« Le ciel bleu me donne un peu d’espoir », assure Luisa* dans la cour ensoleillée du Tribunal administratif de Paris, lundi 13 février. Cette mère de quatre enfants espère une issue positive à sa situation administrative. Arrivée en France du Brésil en février 2022, elle vit depuis près de deux mois sous le joug d’une obligation de quitter le territoire français (OQTF).

En décembre, le personnel éducatif de l’école élémentaire de l’Ourcq B (Paris 19e) s’était mobilisé afin de mettre Luisa et ses enfants à l’abri. Suite à l’occupation de l’établissement scolaire, ils avaient reçu le soutien de la mairie de l’arrondissement qui avait débloqué un fond d’urgence pour les loger.

Une mobilisation payante, à bien des égards. « Ce soutien illustre devant le Tribunal que Luisa et ses enfants sont dans une situation stable qu’ils n’avaient d’ailleurs jamais connue avant », détaille son avocate, Maître Aurélia Pierre. « Malheureusement, pour les institutions, un an passé en France n’est pas un ancrage suffisant », poursuit-elle.

Des violences conjugales attestées par la Cour Nationale du Droit d’Asile

Si Luisa peut faire appel de la décision du Tribunal administratif, ses ressources s’épuisent. En effet, sa demande d’asile ainsi que son recours devant la Cour Nationale du Droit d’Asile (CNDA) ont déjà été rejetés. Pour son avocate, il est pourtant clair que « ses craintes au sujet d’un retour au Brésil ont été mal examinées ».

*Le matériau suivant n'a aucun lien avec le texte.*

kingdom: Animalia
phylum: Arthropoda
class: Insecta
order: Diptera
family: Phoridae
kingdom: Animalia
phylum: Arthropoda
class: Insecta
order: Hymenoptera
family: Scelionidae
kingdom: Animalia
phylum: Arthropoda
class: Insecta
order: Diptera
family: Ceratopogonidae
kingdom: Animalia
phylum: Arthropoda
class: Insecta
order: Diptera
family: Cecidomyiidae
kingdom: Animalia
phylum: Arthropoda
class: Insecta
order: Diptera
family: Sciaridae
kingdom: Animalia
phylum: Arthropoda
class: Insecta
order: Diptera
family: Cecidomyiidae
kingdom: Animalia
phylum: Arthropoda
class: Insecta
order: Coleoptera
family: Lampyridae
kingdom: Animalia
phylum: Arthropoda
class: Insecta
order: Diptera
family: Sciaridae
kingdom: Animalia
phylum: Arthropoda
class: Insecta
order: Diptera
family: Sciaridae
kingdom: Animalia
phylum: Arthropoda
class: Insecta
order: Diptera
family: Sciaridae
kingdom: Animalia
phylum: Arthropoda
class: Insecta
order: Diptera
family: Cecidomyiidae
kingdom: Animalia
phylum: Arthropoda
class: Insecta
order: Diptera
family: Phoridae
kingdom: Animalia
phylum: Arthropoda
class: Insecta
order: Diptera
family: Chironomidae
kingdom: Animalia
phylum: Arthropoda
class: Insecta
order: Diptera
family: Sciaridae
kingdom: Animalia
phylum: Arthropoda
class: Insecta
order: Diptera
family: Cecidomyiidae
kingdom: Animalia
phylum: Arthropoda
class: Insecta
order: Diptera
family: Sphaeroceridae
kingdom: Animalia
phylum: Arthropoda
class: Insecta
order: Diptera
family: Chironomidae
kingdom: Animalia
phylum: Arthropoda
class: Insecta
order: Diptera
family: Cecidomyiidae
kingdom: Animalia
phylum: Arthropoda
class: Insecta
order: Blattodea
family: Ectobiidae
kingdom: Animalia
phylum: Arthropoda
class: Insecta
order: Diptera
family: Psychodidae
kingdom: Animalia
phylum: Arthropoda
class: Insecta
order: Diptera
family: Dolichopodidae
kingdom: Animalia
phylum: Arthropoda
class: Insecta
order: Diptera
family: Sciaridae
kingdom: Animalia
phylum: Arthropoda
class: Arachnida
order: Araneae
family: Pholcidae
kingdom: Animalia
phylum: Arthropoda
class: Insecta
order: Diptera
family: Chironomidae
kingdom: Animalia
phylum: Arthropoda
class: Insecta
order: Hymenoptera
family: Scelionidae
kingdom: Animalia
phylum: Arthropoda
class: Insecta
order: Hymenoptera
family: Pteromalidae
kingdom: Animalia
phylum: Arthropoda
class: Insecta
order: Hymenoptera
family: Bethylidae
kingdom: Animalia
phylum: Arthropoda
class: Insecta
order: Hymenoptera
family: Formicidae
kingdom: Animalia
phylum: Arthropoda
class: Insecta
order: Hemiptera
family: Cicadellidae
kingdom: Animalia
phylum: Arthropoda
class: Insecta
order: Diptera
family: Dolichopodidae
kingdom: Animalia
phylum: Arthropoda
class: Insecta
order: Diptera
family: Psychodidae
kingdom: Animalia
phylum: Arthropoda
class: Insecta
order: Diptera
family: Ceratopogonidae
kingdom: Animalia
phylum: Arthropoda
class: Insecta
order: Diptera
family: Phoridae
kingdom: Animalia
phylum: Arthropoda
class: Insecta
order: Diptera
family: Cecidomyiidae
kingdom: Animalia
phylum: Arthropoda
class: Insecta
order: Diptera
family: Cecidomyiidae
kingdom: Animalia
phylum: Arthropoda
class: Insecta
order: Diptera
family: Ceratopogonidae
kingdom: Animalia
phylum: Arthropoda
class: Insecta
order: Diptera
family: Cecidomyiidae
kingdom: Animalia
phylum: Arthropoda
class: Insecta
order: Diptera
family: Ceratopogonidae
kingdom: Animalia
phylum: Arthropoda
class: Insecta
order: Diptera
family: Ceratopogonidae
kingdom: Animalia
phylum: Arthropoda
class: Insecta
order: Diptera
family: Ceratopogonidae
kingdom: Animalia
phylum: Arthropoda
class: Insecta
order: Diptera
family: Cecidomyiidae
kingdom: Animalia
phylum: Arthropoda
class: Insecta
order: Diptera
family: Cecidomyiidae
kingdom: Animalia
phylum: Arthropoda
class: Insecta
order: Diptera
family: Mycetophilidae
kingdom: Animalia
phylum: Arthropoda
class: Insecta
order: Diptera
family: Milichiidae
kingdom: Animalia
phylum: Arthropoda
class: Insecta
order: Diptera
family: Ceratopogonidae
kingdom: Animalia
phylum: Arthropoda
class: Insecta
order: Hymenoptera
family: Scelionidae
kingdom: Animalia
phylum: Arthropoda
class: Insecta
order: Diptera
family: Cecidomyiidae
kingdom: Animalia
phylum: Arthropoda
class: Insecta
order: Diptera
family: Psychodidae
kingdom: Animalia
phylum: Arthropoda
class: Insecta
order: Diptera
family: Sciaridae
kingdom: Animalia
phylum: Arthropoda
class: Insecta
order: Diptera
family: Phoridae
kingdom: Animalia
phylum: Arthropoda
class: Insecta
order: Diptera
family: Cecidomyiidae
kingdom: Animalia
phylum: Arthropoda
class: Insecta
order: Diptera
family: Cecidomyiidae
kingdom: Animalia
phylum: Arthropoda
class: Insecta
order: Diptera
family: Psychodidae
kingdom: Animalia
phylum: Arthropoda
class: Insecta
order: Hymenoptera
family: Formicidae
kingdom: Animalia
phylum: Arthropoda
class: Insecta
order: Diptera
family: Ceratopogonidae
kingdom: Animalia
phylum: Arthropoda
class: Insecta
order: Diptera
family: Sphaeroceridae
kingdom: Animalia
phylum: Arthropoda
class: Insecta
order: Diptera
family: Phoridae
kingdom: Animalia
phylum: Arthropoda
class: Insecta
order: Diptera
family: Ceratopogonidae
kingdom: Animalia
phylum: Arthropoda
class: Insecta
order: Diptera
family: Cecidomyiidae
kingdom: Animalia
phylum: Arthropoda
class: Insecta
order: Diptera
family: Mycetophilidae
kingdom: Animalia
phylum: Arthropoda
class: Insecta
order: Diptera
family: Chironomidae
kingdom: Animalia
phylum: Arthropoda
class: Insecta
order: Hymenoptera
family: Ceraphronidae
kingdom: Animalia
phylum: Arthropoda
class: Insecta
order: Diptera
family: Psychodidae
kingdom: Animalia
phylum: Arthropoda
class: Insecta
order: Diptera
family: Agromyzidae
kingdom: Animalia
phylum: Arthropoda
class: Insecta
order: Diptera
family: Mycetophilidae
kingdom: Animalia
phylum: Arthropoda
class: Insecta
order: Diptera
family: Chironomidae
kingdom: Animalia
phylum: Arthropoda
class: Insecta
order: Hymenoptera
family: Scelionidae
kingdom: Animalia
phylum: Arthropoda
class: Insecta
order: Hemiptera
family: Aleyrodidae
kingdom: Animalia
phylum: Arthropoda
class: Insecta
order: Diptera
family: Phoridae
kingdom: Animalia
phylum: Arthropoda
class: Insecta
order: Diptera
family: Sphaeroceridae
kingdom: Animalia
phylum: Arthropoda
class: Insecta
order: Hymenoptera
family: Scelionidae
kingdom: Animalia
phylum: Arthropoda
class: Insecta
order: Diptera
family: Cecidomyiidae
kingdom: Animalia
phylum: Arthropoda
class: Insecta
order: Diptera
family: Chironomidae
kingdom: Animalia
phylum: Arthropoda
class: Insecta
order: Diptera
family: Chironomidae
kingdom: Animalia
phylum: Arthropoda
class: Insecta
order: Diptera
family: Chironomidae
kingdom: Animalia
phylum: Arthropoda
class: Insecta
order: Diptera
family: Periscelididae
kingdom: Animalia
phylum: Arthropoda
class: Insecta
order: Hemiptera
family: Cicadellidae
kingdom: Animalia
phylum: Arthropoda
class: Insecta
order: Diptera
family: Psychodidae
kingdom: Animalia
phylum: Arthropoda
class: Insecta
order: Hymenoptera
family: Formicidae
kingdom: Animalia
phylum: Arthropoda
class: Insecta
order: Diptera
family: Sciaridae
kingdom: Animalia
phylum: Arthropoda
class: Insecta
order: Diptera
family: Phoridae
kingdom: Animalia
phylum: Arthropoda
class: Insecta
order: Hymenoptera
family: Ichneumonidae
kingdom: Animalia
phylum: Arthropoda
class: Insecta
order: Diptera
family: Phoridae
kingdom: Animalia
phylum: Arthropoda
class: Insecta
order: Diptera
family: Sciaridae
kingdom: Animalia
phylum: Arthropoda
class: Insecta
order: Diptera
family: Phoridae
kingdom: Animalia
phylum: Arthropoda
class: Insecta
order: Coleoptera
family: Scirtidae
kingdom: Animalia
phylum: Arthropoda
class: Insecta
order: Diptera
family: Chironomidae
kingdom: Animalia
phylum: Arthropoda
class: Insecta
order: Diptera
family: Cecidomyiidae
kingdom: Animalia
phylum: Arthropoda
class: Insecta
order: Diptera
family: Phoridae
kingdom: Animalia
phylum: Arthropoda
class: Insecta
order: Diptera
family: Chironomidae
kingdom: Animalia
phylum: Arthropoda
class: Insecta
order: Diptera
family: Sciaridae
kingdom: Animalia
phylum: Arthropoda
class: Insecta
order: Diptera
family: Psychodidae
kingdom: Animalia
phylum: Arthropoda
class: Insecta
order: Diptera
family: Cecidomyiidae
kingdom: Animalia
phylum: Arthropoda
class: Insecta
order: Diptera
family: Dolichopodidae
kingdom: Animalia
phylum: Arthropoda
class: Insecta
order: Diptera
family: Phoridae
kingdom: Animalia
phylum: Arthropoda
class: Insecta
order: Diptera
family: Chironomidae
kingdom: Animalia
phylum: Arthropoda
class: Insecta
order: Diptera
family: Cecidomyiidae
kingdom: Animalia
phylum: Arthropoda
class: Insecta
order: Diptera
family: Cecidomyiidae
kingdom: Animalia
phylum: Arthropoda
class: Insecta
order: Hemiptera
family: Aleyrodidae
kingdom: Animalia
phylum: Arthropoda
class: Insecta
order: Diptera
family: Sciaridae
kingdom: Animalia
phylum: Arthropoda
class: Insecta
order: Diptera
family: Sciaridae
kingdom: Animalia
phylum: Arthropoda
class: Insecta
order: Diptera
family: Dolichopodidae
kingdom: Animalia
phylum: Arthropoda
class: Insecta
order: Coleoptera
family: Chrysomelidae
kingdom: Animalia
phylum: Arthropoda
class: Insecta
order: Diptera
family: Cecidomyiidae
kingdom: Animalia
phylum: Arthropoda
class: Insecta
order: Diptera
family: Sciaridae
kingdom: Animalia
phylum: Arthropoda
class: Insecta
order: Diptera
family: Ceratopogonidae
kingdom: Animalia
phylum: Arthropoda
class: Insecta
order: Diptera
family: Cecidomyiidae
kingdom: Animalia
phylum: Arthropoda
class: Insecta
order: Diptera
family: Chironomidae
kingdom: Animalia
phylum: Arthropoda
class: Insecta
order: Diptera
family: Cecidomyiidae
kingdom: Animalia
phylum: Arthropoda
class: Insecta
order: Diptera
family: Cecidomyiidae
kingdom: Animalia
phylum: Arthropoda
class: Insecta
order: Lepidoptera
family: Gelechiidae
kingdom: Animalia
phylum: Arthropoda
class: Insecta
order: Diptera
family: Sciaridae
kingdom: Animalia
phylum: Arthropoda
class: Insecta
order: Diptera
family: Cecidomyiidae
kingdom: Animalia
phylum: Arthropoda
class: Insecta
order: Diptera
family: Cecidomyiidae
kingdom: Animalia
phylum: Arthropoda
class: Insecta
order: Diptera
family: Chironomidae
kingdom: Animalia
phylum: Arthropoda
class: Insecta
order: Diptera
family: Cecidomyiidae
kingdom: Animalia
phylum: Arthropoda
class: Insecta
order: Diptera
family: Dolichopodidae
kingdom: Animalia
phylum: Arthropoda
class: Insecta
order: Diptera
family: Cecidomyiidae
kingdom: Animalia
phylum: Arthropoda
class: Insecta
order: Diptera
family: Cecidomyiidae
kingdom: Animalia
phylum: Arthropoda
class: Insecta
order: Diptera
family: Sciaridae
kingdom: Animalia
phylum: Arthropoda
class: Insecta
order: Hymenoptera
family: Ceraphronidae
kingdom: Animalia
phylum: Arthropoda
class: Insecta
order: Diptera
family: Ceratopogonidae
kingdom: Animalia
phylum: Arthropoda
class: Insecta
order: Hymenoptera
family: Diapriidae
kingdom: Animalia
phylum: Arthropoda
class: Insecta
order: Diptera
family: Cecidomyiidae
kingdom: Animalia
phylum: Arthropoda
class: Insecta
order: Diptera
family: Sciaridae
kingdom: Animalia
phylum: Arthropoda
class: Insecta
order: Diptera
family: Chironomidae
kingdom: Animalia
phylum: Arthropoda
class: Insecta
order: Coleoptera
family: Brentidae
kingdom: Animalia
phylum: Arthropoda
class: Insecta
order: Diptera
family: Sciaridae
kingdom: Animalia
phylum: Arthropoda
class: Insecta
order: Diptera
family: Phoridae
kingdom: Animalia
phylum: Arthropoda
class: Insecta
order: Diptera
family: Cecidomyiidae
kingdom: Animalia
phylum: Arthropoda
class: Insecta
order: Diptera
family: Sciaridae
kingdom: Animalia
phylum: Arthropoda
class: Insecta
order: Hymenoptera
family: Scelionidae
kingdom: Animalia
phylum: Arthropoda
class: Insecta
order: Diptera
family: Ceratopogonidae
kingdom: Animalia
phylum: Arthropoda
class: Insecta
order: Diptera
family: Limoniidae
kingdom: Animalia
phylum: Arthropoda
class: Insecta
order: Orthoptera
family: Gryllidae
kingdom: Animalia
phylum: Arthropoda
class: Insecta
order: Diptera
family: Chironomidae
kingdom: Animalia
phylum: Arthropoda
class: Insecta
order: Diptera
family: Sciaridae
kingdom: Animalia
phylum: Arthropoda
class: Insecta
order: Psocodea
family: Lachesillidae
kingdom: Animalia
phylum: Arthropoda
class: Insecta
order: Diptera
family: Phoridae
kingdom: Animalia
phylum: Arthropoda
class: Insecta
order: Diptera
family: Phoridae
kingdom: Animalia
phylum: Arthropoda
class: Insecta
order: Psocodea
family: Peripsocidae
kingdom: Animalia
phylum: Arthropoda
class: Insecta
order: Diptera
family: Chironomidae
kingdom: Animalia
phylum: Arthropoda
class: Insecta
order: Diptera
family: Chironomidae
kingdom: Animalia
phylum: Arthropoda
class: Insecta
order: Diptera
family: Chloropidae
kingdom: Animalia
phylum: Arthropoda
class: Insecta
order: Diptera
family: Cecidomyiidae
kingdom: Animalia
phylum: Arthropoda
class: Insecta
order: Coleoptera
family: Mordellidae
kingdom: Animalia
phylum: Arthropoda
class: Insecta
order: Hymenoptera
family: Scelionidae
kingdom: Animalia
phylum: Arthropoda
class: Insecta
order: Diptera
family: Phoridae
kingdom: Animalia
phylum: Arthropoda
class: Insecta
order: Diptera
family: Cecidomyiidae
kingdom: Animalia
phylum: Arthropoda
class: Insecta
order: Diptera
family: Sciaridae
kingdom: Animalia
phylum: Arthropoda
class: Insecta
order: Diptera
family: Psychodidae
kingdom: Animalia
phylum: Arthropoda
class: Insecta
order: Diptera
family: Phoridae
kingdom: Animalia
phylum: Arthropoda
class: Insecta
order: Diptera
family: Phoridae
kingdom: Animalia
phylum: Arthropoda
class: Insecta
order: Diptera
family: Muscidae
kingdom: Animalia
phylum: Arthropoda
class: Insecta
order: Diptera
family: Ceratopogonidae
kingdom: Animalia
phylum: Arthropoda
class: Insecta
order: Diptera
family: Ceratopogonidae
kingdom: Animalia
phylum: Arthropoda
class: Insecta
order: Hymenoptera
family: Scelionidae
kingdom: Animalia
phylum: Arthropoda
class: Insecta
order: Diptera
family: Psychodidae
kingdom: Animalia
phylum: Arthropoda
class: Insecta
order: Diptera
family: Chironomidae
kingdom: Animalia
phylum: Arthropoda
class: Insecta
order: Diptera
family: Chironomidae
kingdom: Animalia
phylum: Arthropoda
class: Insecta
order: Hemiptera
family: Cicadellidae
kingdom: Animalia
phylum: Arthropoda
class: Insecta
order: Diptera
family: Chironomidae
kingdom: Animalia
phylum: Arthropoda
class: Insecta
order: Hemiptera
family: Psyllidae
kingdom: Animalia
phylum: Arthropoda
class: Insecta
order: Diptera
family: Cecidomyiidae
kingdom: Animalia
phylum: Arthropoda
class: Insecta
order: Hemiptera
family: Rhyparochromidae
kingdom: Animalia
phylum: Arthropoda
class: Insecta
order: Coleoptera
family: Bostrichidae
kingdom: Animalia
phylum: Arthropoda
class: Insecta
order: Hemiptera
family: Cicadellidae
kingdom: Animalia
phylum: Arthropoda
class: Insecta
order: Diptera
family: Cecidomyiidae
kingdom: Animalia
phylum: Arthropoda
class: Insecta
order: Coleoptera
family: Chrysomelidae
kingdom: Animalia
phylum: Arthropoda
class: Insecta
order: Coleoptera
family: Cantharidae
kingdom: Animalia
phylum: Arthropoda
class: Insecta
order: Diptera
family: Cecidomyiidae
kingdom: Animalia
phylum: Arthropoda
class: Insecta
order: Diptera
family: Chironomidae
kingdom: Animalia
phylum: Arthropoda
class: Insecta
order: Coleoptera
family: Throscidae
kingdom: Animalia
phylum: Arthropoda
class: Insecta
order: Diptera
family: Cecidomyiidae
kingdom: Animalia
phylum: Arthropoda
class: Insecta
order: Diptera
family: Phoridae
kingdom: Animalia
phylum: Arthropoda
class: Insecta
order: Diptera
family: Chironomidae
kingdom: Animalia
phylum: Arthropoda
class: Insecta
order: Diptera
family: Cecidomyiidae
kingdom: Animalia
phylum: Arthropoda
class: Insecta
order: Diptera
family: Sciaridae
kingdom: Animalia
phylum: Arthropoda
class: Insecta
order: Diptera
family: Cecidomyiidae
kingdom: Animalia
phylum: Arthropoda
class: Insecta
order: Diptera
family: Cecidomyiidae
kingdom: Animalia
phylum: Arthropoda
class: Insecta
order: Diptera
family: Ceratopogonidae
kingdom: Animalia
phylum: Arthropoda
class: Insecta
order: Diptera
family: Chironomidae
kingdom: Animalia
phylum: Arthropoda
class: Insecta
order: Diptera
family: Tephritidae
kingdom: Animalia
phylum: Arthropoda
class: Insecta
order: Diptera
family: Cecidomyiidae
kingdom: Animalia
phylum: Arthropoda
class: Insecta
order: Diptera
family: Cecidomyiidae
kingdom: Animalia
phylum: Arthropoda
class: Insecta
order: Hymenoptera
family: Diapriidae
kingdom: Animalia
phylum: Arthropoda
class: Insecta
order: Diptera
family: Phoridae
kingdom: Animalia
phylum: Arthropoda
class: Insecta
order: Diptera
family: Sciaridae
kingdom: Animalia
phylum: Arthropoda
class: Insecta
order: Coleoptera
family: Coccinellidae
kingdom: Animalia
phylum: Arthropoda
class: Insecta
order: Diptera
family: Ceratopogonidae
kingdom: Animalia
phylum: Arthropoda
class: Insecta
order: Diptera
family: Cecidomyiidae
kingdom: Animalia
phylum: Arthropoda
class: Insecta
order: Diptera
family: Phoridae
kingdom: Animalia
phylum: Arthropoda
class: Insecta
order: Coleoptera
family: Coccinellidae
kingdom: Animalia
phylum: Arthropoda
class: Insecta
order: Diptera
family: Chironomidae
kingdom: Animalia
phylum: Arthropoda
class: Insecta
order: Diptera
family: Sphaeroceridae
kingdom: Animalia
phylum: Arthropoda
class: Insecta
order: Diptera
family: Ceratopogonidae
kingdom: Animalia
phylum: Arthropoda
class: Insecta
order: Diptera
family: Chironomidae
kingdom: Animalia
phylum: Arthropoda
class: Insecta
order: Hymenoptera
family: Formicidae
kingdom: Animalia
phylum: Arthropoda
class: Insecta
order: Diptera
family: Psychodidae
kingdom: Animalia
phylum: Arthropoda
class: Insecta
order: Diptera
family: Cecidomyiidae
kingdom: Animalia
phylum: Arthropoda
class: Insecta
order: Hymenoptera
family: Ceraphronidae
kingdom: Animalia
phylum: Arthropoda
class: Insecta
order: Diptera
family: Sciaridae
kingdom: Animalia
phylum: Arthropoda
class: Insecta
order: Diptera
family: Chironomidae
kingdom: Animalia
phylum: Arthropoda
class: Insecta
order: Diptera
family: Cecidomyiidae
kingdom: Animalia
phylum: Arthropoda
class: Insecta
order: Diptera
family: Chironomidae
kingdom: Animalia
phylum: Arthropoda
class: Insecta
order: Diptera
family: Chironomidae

Dans une salle froide du Tribunal, sa collaboratrice, Maître Grolleau, n’a que quelques dizaines de minutes pour convaincre le magistrat de revenir sur la décision de la préfecture de Paris qui délivre les OQTF.

Juchée sur une petite table, l’avocate déroule factuellement les années de violences, les cicatrices documentées par le corps médical en France, l’hospitalisation quelques mois plus tôt d’un des enfants de Luisa certifiée par un établissement brésilien. « Rien ne permet d’écarter que Luisa, si elle retourne au Brésil, soit de nouveau aux prises de son agresseur », fait valoir Maître Grolleau.

On a reproché à ma cliente de ne pas avoir su expliquer en quoi elle était en danger au Brésil

L’avocate plaide pour l’annulation de la procédure d’éloignement en vertu du respect de l’article 3 de la Cour Européenne des Droits de l’Homme (CEDH) sur les traitements dégradants que pourraient subir Luisa et ses enfants. « Même témoin, exposer un enfant à des violences conjugales, c’est créer des retentissements qui le poursuivront pendant tout son développement », rappelle l’avocate.

À l’OFPRA (Office Français de Protection des Réfugiés et Apatrides), puis devant la CNDA, Luisa a témoigné de ces violences intra-familiales. « La réalité de celles-ci n’ont jamais été remises en doute », pointe Maître Pierre. « On a reproché à ma cliente de ne pas avoir su expliquer en quoi elle était en danger au Brésil. Mais, en réalité, la question ne lui a pas été posée », soutient son avocate qui a eu accès au compte rendu de l’audience devant la CNDA.

Une politique féministe qui fait défaut

« Il est très courant que l’on se rende compte, dans les dossiers avec des victimes de violences intra-familiales, que la question n’a pas été posée, ou qu’elle a été abordée de manière très rapide », poursuit-elle.

« En privé, elle a été capable de m’expliquer très clairement pourquoi elle était en danger au Brésil », assure l’avocate de Luisa. « Nous avons fait énormément de recherches sur la prise en charge des violences conjugales au Brésil. Le pays a fait beaucoup d’efforts ces dernières années », indiquent les avocates. « Mais sans lien avec le contexte particulier de Luisa », d’après elles. « Luisa vivait dans une favela de São Paulo et c’est une femme noire et immigrée », précisent-elles.

« Au Brésil, Luisa doit faire face aux obstacles sociaux, aux clichés sexistes, et aux préjugés raciaux », argue Maître Grolleau dans la salle d’audience. « C’est pourquoi je vous demanderai d’annuler la procédure à son encontre et d’enjoindre la préfecture de réexaminer sa situation et celle de ses enfants », conclut l’avocate devant la cour. La décision du tribunal sera connue la semaine prochaine.